A collaboration between St. Anthony Hospital, the city and the county began what ended up being a relatively short road back to recovery. A complicated six-way intersection at NW 10, NW 11, Walker Avenue and Classen Drive was converted into a traffic circle. The city had scrapped the last traffic circles some 20 years earlier, so this was a bit of a risk.

The intersection is by most accounts a success — the city is responding to fewer accidents, and pedestrians feel safer crossing the street from a now revitalized Plaza Court to an equally revitalized Kaiser's.

MidTown Renaissance, a development led by Bob Howard, Mickey Clagg and Chris Fleming, bought old flop houses in the area and successfully converted them into upscale apartments. Retail is taking root.
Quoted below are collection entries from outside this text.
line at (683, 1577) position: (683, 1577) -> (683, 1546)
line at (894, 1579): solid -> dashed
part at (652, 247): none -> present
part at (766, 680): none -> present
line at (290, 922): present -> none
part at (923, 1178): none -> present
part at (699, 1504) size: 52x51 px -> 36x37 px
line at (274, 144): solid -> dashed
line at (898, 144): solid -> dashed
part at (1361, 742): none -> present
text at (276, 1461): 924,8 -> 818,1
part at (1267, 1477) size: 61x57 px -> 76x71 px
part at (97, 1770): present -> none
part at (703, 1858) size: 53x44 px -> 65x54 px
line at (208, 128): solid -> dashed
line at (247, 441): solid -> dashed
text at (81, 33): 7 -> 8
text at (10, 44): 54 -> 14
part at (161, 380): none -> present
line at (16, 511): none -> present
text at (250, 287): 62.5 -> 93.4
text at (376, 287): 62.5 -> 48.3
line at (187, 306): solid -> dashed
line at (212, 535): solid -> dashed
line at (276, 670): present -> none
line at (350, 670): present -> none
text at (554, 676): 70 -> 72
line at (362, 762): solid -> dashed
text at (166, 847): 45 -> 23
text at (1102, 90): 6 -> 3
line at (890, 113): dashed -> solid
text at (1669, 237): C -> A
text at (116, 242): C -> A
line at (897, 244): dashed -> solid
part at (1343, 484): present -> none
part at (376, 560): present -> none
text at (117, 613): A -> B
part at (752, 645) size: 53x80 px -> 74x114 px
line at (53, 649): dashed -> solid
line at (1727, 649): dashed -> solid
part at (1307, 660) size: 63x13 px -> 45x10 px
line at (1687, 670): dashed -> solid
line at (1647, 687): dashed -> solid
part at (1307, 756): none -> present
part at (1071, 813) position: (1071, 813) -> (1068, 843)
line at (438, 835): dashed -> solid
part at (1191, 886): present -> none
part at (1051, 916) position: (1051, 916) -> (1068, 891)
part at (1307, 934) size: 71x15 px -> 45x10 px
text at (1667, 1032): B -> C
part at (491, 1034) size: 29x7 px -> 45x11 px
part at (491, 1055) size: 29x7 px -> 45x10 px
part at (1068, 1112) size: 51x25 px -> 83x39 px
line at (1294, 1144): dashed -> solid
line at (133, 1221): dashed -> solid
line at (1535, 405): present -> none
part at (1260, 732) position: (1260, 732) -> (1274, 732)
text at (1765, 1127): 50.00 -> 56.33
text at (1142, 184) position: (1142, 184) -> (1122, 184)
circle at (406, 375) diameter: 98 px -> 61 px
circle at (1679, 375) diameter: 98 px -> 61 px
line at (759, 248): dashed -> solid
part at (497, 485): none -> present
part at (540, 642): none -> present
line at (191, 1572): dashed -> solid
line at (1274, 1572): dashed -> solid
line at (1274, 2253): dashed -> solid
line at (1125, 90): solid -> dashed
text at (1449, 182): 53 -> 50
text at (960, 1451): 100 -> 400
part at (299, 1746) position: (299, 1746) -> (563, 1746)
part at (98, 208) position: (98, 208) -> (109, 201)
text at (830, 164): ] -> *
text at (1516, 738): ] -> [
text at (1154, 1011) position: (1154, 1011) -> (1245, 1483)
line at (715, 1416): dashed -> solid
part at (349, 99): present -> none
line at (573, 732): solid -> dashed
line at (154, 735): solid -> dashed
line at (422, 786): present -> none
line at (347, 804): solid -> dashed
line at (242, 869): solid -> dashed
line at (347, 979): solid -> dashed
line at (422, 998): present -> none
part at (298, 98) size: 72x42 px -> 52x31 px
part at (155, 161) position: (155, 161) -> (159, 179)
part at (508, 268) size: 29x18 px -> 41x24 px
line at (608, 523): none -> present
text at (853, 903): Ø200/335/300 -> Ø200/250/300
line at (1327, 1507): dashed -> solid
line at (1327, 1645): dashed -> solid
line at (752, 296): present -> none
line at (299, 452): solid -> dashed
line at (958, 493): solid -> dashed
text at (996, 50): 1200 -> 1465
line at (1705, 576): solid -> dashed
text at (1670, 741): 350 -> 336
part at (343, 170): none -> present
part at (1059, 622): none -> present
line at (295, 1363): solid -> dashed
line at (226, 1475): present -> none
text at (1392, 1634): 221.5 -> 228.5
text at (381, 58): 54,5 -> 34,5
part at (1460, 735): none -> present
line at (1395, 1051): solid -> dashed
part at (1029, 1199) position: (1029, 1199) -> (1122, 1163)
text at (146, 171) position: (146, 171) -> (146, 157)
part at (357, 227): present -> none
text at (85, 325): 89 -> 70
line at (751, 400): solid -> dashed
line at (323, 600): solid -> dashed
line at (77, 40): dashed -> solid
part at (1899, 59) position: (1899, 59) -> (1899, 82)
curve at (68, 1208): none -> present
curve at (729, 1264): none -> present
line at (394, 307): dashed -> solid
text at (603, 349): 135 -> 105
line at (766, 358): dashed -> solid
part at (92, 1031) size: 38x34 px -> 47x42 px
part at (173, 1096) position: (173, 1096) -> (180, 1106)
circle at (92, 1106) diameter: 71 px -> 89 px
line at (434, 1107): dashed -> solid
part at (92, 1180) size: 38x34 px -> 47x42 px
And of the old eyesores, the Sieber is now an upscale apartment building, and the old Mercy Hospital was torn down and is set to be replaced with more than 200 apartments.

The next urban experiments are set to take place at NW 10 and Robinson, where MidTown Renaissance is renovating the old Packard dealership and Guardian Garage. Designs by Brian Fitzsimmons call for a large parking lot for the two buildings — but one that will look nothing like lots elsewhere downtown. A series of lit screen-mesh fencing and coverings designed by Fitzsimmons will create a transparent structure that can double as an outdoor marketplace.